** Work to be completed **
From the listing below, retype exactly the line holding "#1f3d34; stroke-width: 6", the line holding "#1f3d34; stroke-width: 5;", and the lines between them; skip everything else.
- - -
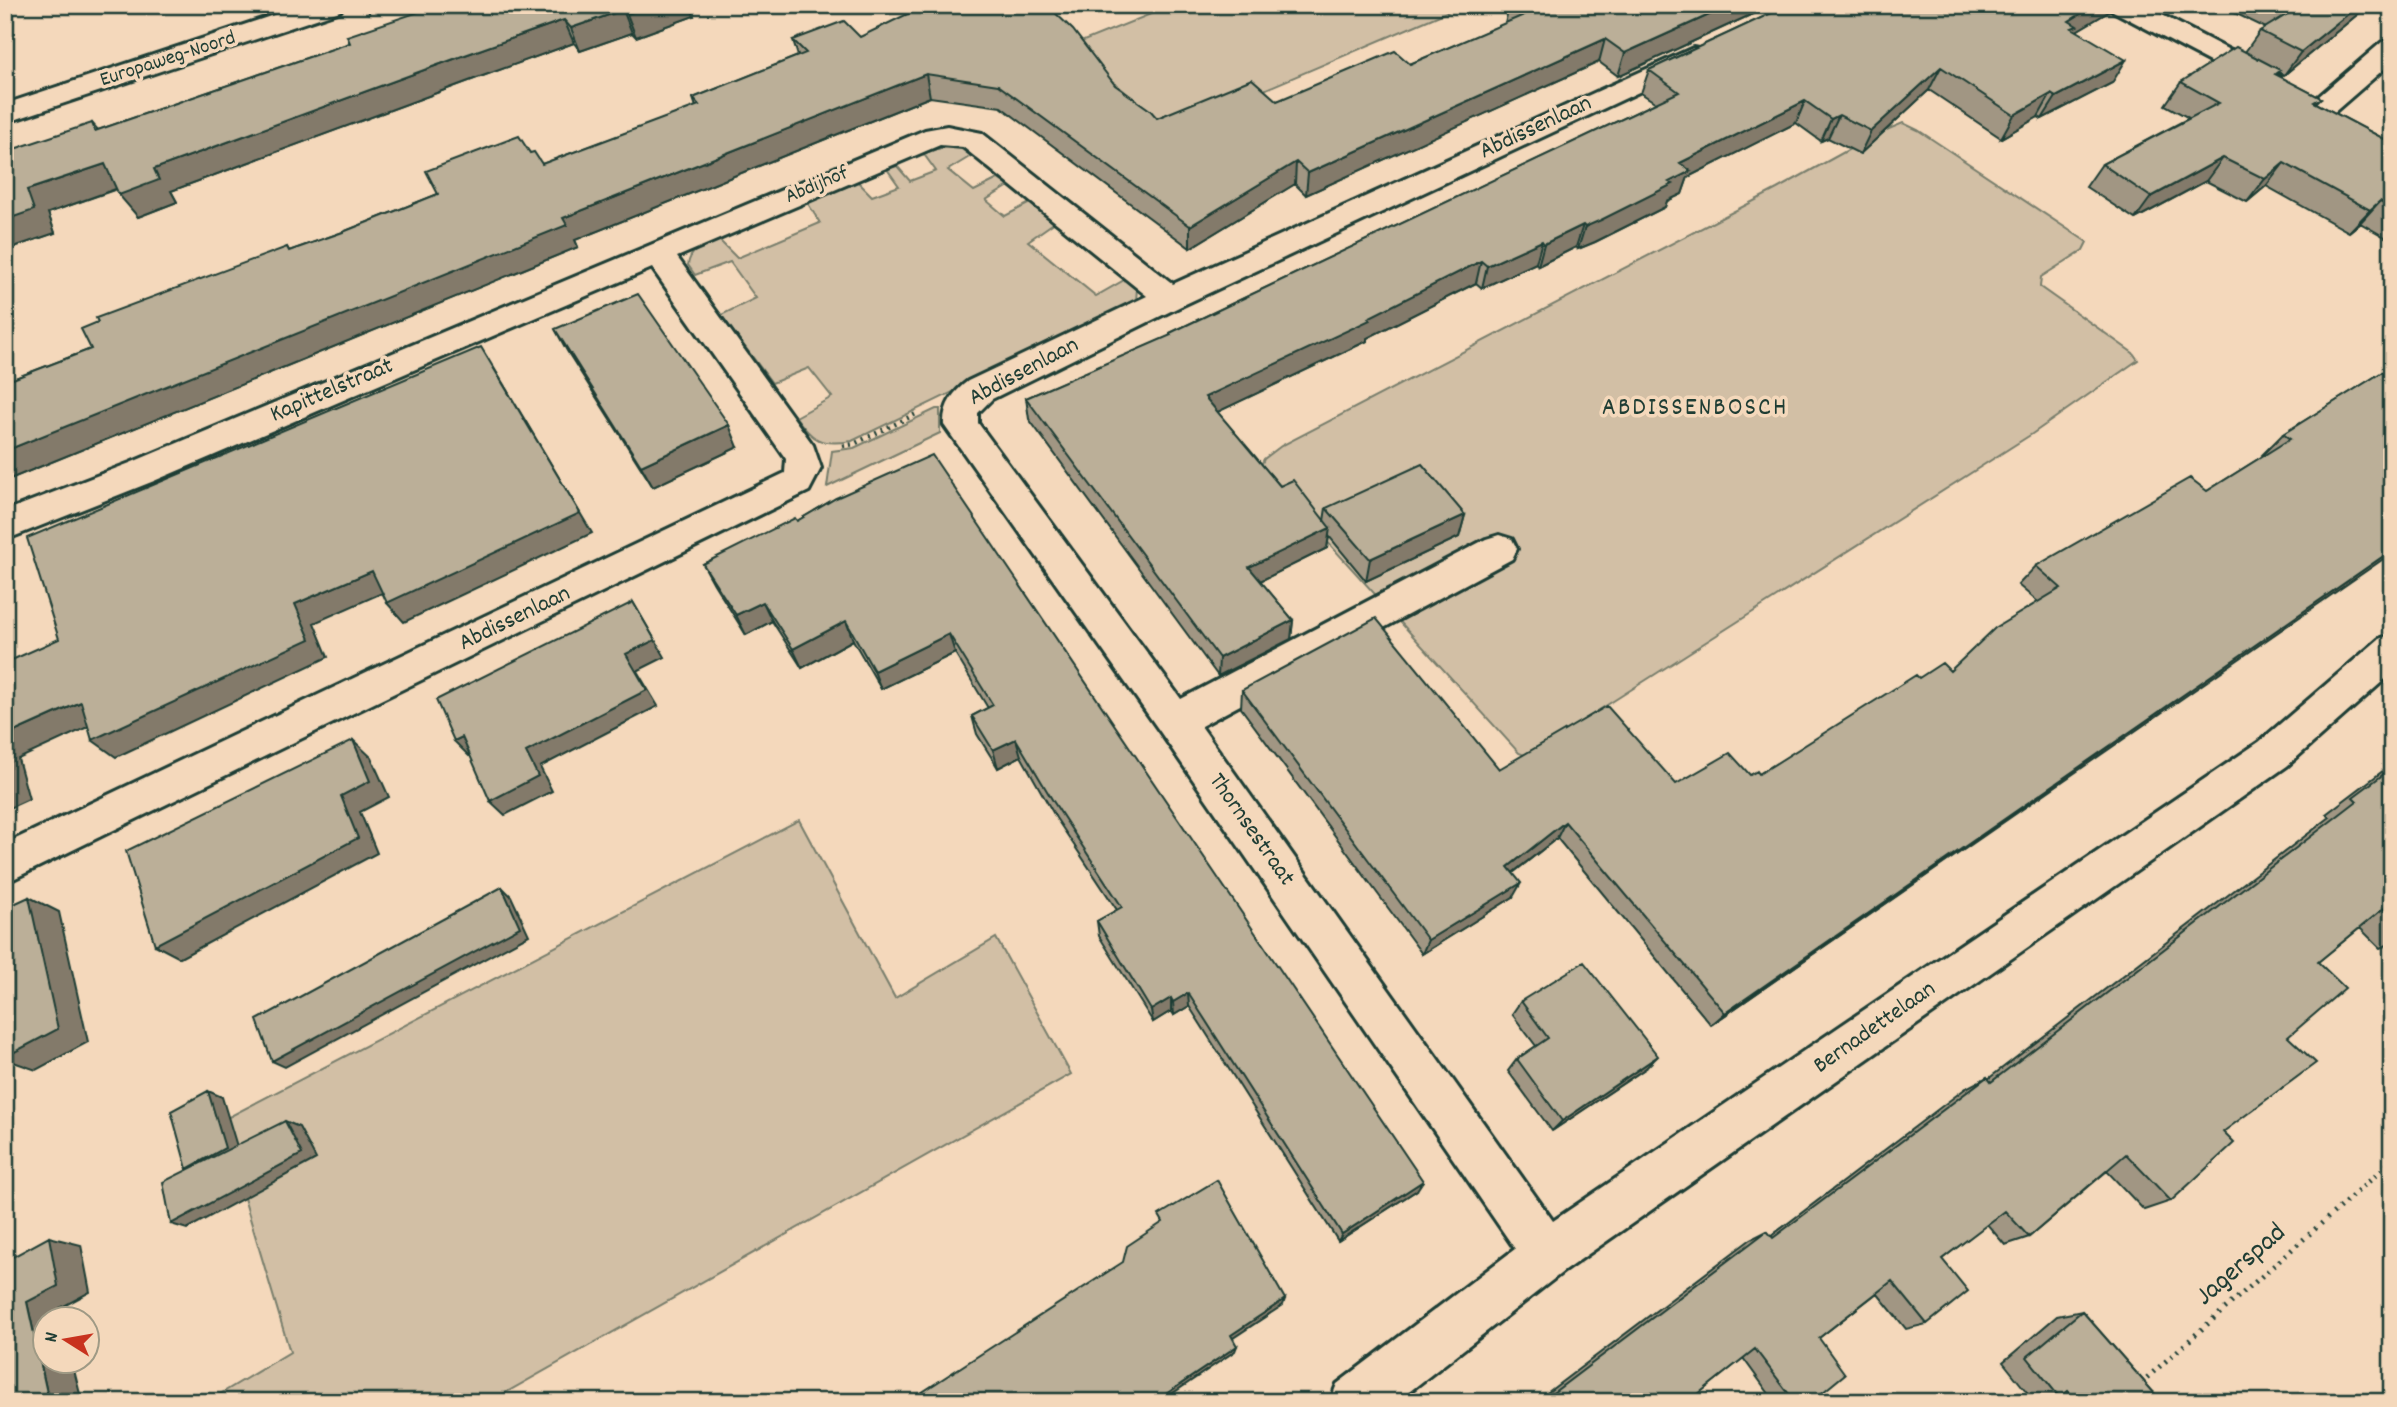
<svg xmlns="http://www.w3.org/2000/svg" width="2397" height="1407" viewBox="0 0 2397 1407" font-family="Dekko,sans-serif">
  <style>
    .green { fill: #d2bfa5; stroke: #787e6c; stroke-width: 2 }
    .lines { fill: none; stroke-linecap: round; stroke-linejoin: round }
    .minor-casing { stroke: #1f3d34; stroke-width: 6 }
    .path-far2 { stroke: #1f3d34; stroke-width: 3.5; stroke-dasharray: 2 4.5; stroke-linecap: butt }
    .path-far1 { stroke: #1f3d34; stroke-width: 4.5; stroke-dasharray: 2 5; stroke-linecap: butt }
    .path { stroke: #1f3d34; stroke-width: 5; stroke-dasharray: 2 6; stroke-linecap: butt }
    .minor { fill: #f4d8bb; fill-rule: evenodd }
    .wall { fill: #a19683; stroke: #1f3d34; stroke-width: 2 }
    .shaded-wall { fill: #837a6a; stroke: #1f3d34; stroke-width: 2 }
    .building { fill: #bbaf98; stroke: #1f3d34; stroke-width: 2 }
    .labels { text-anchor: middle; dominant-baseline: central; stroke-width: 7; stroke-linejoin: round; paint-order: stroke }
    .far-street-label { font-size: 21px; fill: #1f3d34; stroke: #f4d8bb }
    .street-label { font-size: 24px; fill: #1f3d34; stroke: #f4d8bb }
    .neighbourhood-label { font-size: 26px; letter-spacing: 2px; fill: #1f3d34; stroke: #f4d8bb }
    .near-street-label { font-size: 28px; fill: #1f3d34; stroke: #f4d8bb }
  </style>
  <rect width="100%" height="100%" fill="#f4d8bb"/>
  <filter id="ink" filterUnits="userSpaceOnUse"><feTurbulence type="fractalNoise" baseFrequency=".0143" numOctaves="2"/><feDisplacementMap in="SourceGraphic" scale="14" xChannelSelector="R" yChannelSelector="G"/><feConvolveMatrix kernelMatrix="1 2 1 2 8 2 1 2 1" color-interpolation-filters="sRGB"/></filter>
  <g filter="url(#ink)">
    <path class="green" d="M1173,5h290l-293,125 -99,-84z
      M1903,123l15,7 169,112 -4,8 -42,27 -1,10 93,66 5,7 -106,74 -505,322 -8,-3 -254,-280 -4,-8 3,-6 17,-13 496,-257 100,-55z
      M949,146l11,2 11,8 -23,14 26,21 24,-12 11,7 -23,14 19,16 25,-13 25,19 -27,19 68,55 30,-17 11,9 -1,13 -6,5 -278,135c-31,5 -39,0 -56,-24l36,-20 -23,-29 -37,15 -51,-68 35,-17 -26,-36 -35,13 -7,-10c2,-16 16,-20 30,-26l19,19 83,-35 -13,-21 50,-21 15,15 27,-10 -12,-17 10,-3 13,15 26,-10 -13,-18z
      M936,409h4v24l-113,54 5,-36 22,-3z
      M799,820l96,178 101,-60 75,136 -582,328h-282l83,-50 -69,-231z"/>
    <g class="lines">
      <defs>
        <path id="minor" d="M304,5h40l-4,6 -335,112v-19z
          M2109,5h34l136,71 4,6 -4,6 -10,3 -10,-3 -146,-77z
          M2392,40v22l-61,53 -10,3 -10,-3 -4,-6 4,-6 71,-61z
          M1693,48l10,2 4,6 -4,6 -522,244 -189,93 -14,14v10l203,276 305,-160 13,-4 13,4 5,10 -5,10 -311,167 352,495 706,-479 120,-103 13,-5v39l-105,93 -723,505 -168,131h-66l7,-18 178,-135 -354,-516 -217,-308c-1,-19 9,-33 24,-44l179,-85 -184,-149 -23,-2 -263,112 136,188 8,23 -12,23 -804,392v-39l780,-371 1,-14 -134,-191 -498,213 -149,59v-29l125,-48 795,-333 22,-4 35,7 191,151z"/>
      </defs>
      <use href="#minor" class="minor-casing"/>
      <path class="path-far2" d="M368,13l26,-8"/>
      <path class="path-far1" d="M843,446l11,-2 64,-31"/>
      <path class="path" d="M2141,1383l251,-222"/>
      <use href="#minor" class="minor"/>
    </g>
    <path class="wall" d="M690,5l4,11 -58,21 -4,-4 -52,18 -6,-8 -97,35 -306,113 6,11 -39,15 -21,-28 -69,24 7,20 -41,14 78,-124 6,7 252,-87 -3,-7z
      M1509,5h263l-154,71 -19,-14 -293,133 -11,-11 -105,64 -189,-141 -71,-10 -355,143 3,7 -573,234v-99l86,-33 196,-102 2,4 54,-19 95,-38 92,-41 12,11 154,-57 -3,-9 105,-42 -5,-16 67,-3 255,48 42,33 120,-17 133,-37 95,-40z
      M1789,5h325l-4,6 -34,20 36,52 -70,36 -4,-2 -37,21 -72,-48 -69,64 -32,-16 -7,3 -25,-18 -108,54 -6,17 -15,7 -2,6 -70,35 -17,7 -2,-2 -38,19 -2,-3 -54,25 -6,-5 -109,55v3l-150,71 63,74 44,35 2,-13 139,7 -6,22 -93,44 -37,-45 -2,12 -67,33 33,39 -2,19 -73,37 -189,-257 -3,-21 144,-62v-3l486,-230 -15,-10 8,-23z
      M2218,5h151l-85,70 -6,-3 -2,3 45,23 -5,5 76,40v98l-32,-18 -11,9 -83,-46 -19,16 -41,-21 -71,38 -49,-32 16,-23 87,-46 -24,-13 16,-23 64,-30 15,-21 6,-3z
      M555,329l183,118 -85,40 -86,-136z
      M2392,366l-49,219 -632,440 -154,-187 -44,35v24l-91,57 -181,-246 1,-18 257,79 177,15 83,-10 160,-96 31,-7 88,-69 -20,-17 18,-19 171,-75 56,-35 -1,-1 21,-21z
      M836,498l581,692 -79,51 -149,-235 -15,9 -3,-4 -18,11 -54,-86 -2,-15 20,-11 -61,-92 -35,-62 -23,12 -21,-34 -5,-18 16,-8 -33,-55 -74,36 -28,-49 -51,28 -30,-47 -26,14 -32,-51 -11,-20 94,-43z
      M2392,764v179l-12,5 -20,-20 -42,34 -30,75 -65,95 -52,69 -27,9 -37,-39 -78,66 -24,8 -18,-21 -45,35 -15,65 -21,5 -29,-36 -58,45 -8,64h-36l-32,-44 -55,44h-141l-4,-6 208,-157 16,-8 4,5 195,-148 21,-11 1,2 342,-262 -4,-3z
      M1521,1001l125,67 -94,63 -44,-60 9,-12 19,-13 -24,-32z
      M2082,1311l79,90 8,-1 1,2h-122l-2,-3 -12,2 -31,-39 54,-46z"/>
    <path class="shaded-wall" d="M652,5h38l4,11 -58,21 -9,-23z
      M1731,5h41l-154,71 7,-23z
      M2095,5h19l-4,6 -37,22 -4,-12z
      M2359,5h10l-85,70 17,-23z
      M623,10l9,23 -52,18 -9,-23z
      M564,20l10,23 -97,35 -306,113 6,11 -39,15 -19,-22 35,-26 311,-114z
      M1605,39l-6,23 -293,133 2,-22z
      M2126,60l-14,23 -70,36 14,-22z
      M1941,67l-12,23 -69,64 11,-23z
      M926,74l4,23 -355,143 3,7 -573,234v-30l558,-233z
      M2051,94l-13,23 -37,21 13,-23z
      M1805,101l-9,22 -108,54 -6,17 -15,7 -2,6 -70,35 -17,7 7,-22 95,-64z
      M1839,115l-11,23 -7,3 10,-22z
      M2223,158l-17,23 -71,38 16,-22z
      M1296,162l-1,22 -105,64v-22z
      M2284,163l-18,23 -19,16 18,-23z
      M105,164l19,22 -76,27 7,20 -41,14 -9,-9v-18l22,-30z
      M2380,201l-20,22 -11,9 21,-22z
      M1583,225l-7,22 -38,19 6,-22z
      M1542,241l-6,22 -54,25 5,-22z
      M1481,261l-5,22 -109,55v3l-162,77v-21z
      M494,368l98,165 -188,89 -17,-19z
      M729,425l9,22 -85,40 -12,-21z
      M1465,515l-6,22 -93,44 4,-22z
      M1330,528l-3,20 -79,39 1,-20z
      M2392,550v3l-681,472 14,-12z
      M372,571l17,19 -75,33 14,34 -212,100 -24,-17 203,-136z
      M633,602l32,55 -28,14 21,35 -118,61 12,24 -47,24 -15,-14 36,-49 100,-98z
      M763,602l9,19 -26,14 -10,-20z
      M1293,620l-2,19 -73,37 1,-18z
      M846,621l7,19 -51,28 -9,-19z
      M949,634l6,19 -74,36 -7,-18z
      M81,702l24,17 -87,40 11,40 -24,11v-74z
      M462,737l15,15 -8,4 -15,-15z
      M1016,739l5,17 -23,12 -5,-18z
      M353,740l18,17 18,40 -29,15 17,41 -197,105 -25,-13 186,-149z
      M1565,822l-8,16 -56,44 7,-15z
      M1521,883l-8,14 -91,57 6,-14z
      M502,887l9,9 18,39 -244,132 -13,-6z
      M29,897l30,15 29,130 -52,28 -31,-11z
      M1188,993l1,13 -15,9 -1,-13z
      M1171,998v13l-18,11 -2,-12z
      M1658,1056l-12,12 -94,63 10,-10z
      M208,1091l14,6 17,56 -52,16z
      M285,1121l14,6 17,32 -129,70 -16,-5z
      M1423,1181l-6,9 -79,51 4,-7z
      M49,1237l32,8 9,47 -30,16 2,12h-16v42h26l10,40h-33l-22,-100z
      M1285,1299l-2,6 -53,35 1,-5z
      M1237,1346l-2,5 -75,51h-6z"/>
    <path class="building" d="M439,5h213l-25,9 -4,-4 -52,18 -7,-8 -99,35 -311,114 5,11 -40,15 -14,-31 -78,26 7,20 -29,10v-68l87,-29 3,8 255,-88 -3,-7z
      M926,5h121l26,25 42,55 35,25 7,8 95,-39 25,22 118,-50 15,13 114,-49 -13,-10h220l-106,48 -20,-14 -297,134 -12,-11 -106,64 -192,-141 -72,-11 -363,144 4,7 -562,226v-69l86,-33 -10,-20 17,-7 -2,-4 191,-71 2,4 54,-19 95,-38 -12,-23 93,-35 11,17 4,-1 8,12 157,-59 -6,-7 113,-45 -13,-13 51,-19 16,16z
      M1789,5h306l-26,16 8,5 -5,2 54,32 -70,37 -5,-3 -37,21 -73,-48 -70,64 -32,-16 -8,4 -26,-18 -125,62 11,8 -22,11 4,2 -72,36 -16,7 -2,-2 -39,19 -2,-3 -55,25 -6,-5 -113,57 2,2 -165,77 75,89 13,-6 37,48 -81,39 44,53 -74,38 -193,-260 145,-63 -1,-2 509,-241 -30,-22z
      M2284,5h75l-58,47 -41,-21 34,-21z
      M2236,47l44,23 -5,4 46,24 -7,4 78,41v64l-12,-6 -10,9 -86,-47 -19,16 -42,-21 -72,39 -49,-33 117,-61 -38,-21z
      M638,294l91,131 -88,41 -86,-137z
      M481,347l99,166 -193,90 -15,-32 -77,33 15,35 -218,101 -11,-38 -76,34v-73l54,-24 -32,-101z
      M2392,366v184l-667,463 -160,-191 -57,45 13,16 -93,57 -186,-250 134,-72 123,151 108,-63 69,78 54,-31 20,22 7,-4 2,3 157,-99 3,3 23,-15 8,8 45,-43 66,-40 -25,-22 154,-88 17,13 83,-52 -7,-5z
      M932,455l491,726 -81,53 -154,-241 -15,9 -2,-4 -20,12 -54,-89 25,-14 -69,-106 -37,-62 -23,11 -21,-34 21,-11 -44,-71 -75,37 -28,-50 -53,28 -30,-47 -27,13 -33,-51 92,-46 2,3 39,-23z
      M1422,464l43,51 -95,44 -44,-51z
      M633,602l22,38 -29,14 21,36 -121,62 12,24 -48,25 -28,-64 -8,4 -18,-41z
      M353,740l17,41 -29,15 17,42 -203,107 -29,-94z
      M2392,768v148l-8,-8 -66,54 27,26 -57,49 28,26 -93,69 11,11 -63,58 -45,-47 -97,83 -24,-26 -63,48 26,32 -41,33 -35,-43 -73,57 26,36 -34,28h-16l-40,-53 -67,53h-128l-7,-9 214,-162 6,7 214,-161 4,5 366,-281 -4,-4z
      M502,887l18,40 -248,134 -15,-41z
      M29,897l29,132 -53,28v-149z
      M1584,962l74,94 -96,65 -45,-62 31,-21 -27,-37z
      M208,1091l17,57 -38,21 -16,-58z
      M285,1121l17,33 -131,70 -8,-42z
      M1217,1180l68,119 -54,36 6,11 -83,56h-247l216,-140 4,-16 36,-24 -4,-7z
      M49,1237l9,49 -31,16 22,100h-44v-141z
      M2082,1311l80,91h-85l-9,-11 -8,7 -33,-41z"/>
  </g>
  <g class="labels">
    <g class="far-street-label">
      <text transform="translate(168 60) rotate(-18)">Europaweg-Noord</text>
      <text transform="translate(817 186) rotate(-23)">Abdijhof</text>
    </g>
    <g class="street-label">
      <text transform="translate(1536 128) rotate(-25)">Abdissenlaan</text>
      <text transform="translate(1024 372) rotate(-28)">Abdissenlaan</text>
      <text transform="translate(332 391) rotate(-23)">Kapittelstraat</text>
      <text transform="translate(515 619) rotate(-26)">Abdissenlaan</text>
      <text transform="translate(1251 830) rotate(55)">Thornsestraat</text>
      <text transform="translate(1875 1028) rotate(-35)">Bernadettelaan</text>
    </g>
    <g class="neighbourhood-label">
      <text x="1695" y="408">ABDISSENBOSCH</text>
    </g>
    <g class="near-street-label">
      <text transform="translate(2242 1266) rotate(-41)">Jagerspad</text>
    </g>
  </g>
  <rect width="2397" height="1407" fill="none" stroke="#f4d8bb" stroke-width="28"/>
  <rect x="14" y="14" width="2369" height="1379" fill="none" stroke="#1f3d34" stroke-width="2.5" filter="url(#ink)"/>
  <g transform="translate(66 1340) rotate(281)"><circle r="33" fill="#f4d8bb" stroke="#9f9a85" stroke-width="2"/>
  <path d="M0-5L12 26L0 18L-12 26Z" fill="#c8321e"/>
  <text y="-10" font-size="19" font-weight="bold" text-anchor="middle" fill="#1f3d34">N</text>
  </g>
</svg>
- - -
** Problem solution **
    .minor-casing { stroke: #1f3d34; stroke-width: 6 }
    .path-far2 { stroke: #1f3d34; stroke-width: 3.5; stroke-dasharray: 2 4.5; stroke-linecap: butt }
    .path-far1 { stroke: #1f3d34; stroke-width: 4.5; stroke-dasharray: 2 5; stroke-linecap: butt }
    .path { stroke: #1f3d34; stroke-width: 5; stroke-dasharray: 2 6; stroke-linecap: butt }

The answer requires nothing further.